We can see, in recent statements by Greta Thunberg, Gail Bradbrook and other leading climate activists that they have become increasingly radicalised. Increasingly we are seeing system change as an implicit or explicit requirement in communications from Extinction Rebellion.

Deep Activism

This recognises that transforming society depends on transformation of consciousness, and thus goes deeper than direct and radical activism. In climate activist circles, the experience of grief and anxiety is openly acknowledged as a common part of the deal. Extinction Rebellion has always highlighted regenerative culture as a means of mitigating these, and thus sustaining the zeal of activists. Deep activists may go further than this purpose and see that without transforming the roots of culture in consciousness, meaningful change isn’t possible.

Here, I divide deep activism into three: outer, inner, and secret deep activism. As mentioned above, these are not exclusive and aren’t presented as a hierarchy. The separation is simply for discussion.

Outer Deep Activism

This can come through religious faith. For example, the Faith Bridge in Extinction Rebellion includes groups of activists from Muslim, Jewish, Christian and Buddhist faiths. Typically, activists of faith call upon their holy beings such as God or Buddha as a source of power, inspiration, and support in their activism. They use prayer, meditation, ritual, and mantra to invoke this connection, and might call upon the powerful being they worship to help bring about the change they seek.

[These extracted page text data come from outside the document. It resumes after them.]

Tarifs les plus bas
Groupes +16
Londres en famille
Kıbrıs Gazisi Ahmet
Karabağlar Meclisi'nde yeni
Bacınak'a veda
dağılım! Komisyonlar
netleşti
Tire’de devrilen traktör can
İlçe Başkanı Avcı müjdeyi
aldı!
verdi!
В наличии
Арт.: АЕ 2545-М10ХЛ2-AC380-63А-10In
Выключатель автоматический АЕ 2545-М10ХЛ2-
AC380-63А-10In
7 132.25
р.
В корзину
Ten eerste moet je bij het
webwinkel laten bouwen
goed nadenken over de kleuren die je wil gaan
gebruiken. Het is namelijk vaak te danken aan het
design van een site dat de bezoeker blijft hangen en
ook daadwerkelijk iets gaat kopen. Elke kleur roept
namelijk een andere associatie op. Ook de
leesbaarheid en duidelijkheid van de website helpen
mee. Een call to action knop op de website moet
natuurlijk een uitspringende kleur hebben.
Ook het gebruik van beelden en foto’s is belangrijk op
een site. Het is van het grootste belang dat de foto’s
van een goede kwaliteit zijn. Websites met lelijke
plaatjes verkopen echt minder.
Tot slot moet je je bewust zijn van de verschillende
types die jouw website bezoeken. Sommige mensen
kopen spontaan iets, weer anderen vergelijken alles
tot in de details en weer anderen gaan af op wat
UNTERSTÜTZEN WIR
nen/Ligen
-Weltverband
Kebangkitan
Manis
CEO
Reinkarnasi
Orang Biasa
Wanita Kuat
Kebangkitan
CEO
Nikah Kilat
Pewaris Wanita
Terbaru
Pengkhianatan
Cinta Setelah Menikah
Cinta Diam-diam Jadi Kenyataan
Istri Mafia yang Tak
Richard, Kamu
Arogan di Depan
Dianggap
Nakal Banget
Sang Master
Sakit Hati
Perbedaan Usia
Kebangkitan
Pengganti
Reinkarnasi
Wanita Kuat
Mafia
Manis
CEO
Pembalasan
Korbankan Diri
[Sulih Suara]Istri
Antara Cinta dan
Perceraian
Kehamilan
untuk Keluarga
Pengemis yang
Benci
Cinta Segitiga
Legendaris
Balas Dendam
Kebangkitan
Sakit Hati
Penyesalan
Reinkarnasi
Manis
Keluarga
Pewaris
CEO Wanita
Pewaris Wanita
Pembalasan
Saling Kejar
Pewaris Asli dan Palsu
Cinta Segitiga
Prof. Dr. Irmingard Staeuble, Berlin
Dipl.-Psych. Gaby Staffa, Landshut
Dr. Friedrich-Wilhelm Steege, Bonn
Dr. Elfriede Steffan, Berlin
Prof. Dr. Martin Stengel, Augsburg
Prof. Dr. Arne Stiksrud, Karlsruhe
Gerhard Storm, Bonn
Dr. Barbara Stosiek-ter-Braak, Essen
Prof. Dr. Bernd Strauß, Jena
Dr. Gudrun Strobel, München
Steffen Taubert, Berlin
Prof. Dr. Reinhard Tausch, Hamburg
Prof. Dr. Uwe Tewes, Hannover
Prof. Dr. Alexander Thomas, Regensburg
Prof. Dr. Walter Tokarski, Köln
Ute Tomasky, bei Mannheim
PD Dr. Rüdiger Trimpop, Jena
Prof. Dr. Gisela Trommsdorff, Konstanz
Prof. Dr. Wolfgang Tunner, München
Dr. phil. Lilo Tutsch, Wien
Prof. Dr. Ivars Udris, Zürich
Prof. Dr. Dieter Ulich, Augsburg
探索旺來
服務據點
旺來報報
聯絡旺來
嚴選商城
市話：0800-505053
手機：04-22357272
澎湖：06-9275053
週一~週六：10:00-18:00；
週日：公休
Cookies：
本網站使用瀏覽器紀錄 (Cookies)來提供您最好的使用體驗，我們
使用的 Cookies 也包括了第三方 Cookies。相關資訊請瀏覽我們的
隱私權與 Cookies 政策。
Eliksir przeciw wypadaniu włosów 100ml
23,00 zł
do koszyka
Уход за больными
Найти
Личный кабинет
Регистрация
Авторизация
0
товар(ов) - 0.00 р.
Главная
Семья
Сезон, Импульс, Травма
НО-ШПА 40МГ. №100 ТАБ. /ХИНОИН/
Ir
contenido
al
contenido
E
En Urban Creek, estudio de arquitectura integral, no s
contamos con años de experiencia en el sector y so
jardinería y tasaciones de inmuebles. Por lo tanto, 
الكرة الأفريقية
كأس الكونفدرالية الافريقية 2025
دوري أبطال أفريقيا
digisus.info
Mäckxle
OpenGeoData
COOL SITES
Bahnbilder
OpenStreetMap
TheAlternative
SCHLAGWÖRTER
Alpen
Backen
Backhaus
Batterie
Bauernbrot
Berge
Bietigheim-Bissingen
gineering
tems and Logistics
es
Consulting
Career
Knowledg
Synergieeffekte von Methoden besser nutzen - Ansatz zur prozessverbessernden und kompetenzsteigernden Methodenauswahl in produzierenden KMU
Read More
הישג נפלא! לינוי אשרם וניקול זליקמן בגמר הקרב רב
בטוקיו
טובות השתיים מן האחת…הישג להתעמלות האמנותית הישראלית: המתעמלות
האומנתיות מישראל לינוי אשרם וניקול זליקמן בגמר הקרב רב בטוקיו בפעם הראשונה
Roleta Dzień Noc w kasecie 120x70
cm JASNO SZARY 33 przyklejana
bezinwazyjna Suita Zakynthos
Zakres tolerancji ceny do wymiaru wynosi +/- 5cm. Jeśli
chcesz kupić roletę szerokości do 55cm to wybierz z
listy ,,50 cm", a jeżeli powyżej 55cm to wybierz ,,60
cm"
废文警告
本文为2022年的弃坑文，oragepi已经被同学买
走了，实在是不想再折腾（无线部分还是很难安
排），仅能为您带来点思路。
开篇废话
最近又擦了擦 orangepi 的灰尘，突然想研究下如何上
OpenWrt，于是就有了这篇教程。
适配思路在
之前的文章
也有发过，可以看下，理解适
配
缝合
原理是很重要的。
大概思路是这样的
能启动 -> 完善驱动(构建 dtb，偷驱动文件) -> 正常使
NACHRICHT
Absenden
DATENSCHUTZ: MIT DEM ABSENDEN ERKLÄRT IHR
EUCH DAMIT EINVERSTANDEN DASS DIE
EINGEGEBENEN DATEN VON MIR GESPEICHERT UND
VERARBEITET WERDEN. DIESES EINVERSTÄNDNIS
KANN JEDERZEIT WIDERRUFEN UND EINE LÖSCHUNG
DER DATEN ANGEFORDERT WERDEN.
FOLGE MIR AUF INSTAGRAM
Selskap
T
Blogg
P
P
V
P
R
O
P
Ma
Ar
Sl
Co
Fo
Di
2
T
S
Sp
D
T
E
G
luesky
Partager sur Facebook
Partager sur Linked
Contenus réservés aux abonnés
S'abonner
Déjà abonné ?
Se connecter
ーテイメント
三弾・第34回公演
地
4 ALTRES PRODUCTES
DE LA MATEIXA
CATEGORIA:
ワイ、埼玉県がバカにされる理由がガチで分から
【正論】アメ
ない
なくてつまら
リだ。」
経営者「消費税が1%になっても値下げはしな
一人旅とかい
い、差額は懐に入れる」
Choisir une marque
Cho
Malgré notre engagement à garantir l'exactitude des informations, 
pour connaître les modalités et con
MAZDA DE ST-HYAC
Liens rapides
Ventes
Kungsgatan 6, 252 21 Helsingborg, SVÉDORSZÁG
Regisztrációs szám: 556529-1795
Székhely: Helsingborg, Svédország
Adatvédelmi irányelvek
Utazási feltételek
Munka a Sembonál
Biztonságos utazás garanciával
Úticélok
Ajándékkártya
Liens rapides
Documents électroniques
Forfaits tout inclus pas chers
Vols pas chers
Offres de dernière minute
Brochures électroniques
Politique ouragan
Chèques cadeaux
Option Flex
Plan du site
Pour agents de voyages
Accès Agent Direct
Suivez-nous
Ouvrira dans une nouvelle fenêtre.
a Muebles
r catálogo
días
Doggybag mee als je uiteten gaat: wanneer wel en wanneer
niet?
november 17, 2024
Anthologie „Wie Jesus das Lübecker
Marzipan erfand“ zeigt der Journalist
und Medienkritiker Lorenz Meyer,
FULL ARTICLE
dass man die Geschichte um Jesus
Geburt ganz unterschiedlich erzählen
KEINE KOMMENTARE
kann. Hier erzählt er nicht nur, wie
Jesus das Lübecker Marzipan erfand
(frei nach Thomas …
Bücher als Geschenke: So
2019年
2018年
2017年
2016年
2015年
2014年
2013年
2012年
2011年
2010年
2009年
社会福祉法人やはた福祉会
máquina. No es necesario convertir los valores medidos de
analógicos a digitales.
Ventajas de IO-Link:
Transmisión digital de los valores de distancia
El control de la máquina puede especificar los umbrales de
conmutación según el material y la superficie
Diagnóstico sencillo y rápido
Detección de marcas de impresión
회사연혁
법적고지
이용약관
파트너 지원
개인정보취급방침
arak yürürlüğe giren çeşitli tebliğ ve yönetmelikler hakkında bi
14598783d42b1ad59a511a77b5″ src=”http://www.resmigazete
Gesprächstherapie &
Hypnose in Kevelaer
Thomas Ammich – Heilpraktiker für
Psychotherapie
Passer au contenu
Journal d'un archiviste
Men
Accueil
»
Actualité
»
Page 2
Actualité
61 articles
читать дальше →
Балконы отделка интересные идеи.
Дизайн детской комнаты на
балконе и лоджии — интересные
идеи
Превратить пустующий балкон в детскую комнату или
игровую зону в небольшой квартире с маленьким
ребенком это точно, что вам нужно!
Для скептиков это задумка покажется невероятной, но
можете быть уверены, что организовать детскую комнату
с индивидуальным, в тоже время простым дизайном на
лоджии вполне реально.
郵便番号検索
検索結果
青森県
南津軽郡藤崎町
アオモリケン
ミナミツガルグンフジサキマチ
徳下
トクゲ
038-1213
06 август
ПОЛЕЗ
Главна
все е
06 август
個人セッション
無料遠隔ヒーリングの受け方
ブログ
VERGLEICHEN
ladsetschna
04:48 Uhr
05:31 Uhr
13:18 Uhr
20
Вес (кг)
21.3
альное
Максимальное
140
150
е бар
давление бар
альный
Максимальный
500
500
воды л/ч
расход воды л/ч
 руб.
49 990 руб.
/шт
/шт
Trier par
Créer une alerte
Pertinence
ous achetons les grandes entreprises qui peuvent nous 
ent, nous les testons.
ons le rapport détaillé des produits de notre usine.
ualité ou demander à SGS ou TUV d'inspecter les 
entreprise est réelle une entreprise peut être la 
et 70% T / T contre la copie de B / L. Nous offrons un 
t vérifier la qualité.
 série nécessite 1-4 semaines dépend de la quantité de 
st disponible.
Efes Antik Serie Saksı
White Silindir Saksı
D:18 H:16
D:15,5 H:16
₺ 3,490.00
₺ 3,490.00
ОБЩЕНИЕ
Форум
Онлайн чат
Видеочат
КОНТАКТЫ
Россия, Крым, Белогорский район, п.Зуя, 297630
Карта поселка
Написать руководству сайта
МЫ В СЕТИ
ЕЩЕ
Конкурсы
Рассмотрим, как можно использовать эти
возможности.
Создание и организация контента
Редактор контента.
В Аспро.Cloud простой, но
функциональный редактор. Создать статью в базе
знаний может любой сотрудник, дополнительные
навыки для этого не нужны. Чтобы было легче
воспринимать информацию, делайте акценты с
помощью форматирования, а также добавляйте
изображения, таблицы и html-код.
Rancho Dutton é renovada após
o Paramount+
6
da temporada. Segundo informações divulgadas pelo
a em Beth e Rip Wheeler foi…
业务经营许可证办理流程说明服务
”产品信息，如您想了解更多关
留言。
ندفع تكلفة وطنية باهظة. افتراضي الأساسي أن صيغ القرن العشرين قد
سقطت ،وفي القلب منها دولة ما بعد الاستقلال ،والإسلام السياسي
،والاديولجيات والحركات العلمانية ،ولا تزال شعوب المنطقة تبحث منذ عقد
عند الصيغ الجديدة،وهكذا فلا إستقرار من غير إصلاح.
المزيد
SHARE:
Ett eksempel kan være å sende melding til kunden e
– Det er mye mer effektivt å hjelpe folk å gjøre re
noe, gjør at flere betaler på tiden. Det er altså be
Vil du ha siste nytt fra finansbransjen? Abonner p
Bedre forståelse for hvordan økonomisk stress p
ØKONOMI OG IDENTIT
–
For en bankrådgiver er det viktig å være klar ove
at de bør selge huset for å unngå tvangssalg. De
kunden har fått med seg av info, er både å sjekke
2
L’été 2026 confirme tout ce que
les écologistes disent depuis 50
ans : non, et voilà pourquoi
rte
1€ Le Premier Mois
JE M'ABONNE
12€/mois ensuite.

It is also practised by activists of no faith, invoking deep connection to the earth, the universe, universal love and so forth, as sources of inspiration, comfort, and power. 

Outer deep activism, through the agency of the outer Being or beneficent force, helps the activist to feel part of a whole – the whole of humanity, the web of life, nature, or creation. This in turn renders the approach to activism more selfless.

Inner Deep Activism

This recognises the source of the supreme being or universal power as situated within each individual. Theists might talk of ‘the God within’ or soul, and Buddhists of Buddha nature. Sometimes it’s referred to as an inner light. Some feel that all living beings have it; others say it’s only found in humans. 

The point for inner deep activists is that through connecting with this basic element within oneself, one may connect to it within every other being. This brings an additional power to meditation and other practices of deep activism, enabling activists to feel a deep interconnectivity with those with and for whom one takes action.

Secret Deep Activism

This is based on personal connection with the innermost essence of consciousness, which transcends one lifetime, together with its ultimate nature, its absence of inherent existence. It is accessed through Tantra (or its equivalent such as psychedelics) and is thus particularly insightful. Moreover, it offers access to transformative energies from within the subtle energy system of the activist, which may be harnessed as agents of change beyond oneself. Skilful actions at this level of awareness require extensive training and guidance.

Summary

As said at the outset the purpose here is not to suggest a hierarchy of activism but to offer potential channels for reflection and discussion. Effective activists know where they are coming from and are not fixed in the methods they utilise.

The challenges of our time are so great that we have little chance of success unless we use as much of our personal and collective potential as possible. As mass extinction and societal collapse look ever more likely outcomes of our collective predicament on planet earth, it’s up to each of us who care about that, to become excellent activists in as many ways as we can and offer our service for the good of all.